Segment Start: Selected excerpt

The data types and how you might use them are described in the following subsections:

Clock Data

When you are doing clock-based profiling, the data collected depends on the metrics provided by the operating system.

Clock-based Profiling Under Oracle Solaris

In clock-based profiling under Oracle Solaris, the state of each thread is stored at regular time intervals. This time interval is called the profiling interval. The information is stored in an integer array: one element of the array is used for each of the ten microaccounting states maintained by the kernel. The data collected is converted by the Performance Analyzer into times spent in each state, with a resolution of the profiling interval. The default profiling interval is approximately 10 milliseconds (10 ms). The Collector provides a high-resolution profiling interval of approximately 1 ms and a low-resolution profiling interval of approximately 100 ms, and, where the operating system permits, allows arbitrary intervals. Running the collect -h command with no other arguments prints the range and resolution allowable on the system on which it is run.

Segment End: Selected excerpt

## [Questions]
**1)** From the clock-based profiling text, write out the part between "In clock-based profiling" and "which it is run.", inclusive.
**2)** Summarize the clock-based profiling text in two sentences.
**3)** According to the clock-based profiling text, what is the default profiling interval?

Segment Start: Data for analysis

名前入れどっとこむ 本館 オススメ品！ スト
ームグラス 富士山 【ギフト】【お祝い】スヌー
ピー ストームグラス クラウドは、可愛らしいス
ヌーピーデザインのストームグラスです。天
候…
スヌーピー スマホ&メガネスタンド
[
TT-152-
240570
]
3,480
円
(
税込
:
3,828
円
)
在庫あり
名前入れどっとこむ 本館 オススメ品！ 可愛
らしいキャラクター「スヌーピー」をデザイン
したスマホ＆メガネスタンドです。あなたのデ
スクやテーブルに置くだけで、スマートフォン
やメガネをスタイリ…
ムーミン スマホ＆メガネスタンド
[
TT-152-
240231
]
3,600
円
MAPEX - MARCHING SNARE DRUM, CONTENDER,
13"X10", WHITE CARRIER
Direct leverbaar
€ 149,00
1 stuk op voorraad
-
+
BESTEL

Segment End: Data for analysis

## [Responses]
**1)**
In clock-based profiling under Oracle Solaris, the state of each thread is stored at regular time intervals. This time interval is called the profiling interval. The information is stored in an integer array: one element of the array is used for each of the ten microaccounting states maintained by the kernel. The data collected is converted by the Performance Analyzer into times spent in each state, with a resolution of the profiling interval. The default profiling interval is approximately 10 milliseconds (10 ms). The Collector provides a high-resolution profiling interval of approximately 1 ms and a low-resolution profiling interval of approximately 100 ms, and, where the operating system permits, allows arbitrary intervals. Running the collect -h command with no other arguments prints the range and resolution allowable on the system on which it is run.

**2)** Under Oracle Solaris, clock-based profiling stores the state of each thread at regular profiling intervals in an integer array, with one element for each of the ten microaccounting states the kernel maintains. The Performance Analyzer converts this data into times spent in each state, and the default interval is approximately 10 ms, with high-resolution (about 1 ms) and low-resolution (about 100 ms) intervals also provided, along with arbitrary intervals where the operating system permits.

**3)** Approximately 10 milliseconds (10 ms).